──────── Предоставленный отрывок
Я сбил множество деревянных ящиков, сортировал полученный урожай и только затем опускал его в подвал, в подвале мы держали всю зиму +1, +2, не выше, поддержание необходимой температуры в подвале тоже входило в обязанности садовника. В мае овощи были свежи, как в сентябре. Не буду поминать, что друзья не раз пользовались моими запасами, о родне не поминаю. Родня преисполнилась почтения – она догадывалась о крепких корнях, староказачьих, но теперь въяве поняла, что род наш знал толк в земле. Само собой, я не испытывал нужды в пропитании, хотя и перешел на вегетарианскую пищу. Резонно спросить, хватало ли сил, чтобы корчевать сливовый участок или выгребать из старых теплиц грунт, подносить торф. И домашнее хозяйство вести, не покладая рук. Что ж, на плантациях Ботанического сада я работал не больше, но и не меньше бедных наших алкоголиков, с тою великой выгодой для сада, что на меня круглые сутки можно положиться. Зимой, например, всегда была исправной отопительная система, снабжавшая теплом лаборатории и вечнозеленые растения.
И наконец, я оставил город, битком набитый конформистами. Я перестал раздражать бывших друзей опростившимся видом человека, который ничего не просит, ни на что не надеется, но, кажется, ничего и не боится.
Но боли за Отечество, за невиданный опыт, названный социалистическим, не оставили в Ботаническом, и мне предстояло медленное умирание в провинциальной глуши. Согревало одно – в смешанном лесу русской литературы я останусь слабой ветвью, но и то честь: унести в гортани горькое дыхание березовых рощ Михайловского и тополиных околков Кутулика...[83]
Таким патетическим, да, впрочем, и безумным заявлением на имя Н. С. Речкова, прокурора области, отправленным из камеры следственного изолятора, я прощался с отжитым и взрывал мосты туда, куда в злом отчаяньи они собирались сплавить меня: за рубеж. Еще недавно в запасе у гебистов была психушка, но Омск и Серпы перечеркнули надежды опричников. Доктора признали меня абсолютно здоровым.
────────────────
## Задание
Продолжите отрывок воспоминаний о работе в Ботаническом саду и о заключении. Начните сразу после его последнего предложения.
──────── Выборка данных
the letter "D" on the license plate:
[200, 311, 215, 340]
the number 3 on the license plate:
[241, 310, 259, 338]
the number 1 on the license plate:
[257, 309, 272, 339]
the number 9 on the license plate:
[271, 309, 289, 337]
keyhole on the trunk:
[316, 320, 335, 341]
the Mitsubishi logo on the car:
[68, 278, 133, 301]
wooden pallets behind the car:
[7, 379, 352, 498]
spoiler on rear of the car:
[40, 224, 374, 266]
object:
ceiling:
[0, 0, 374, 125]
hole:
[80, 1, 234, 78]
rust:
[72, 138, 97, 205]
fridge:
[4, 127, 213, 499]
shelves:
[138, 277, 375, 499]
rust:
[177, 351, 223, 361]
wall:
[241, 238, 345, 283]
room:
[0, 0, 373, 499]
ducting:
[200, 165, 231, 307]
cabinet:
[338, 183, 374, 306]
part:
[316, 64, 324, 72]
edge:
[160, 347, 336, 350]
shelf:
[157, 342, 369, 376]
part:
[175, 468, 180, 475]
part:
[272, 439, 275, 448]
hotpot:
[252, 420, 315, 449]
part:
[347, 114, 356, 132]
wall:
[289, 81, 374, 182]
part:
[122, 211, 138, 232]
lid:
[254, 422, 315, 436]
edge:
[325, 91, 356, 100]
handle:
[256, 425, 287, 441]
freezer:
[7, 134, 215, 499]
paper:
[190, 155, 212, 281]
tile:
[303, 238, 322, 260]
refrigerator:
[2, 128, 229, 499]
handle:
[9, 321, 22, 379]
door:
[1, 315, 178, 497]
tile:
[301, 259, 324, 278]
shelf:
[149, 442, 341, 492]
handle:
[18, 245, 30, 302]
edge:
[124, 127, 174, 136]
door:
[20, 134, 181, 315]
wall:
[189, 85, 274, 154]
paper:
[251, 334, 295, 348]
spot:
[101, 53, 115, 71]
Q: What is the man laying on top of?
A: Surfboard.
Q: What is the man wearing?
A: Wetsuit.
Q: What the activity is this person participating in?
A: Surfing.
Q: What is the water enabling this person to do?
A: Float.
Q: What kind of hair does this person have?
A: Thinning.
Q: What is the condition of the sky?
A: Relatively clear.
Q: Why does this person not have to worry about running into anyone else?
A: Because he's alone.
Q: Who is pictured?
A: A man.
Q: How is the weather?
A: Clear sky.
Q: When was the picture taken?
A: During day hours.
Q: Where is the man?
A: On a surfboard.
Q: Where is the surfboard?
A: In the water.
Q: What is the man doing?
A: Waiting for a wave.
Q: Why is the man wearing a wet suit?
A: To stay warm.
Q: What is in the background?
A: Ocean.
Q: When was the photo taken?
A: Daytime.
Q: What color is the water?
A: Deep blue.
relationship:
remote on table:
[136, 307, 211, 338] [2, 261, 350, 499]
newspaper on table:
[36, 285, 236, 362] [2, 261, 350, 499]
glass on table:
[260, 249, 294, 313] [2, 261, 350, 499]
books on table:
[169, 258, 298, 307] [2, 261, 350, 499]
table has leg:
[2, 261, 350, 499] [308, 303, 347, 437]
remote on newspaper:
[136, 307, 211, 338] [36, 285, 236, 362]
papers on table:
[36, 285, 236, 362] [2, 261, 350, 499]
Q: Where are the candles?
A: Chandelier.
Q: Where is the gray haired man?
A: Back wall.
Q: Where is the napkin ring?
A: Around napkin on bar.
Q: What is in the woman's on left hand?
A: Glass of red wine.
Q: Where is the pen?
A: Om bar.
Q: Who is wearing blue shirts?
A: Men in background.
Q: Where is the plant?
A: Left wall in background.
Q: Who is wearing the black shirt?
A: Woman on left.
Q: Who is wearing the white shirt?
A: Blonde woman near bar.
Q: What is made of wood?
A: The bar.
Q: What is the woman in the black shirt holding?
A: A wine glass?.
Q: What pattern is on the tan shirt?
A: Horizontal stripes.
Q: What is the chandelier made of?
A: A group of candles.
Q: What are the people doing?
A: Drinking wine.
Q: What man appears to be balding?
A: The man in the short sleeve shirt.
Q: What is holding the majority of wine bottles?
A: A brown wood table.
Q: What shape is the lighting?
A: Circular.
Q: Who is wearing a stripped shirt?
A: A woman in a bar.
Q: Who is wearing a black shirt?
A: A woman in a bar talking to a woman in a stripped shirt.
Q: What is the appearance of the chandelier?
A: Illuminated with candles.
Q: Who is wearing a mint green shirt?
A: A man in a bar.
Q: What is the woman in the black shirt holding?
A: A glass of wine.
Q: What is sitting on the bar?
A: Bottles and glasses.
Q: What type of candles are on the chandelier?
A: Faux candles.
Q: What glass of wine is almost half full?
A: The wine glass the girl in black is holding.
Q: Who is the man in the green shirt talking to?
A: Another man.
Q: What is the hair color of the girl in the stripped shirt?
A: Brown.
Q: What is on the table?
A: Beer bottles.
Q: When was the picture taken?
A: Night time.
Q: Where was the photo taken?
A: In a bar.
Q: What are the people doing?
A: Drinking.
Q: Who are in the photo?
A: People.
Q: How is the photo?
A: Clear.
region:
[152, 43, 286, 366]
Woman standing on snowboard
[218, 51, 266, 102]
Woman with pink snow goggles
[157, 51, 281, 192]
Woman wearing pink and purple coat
────────────────
## Ответ к заданию
Оставались – этап и лагерь. И тихие, с глазу на глаз, беседы с Христом. Мысль моя западает, я боюсь забыть рассказать Тебе об одной тонкости, постигнутой мной также в застенке. Глебушка Твой едва ли в Лефортове имел возможность поставить похожий опыт, хотя задача у него и у меня была единой: устоять, – но слишком разными были условия содержания под следствием. Когда я окажусь сам в Лефортово, покоем повеет на меня. А здесь я вынужден длить редчайшую и смертельную попытку распознать лицо врага. Жестко – врага, но точно. О, я еще не раз отступлю, оступившись, еще не раз, исполненный милосердия к врагу, буду жалеть их детей, чье будущее они приговорили сами, и говорить не устану об их чадах малых, в сиротстве по миру бредущих; и никому не признаться в том, что отец твой палач. О, горе нам, в эти дни забыли мы о страшном сиротстве детей, чьи отцы мечутся по стране, и никто не приветит их. А удалиться в сад они не смогут, сады исторгнут палачей. Так тонкость заключалась в страшной ранимости этой «железной гвардии Феликса», в умопомрачительной их сентиментальности. Они взяли власть в стране, оседлав Россию, и это мы должны чувствовать безнадежность и слышать прощальную музыку. Но что-то надломилось в лицах палачей весной 1983 года, или в обществе всеобщее презрение обняло их, – лица их мечутся, они начинают пить люминал прямо в кабинете. Или по своим каналам они уже получили весть о том, что Андропов смертельно болен, и завтра...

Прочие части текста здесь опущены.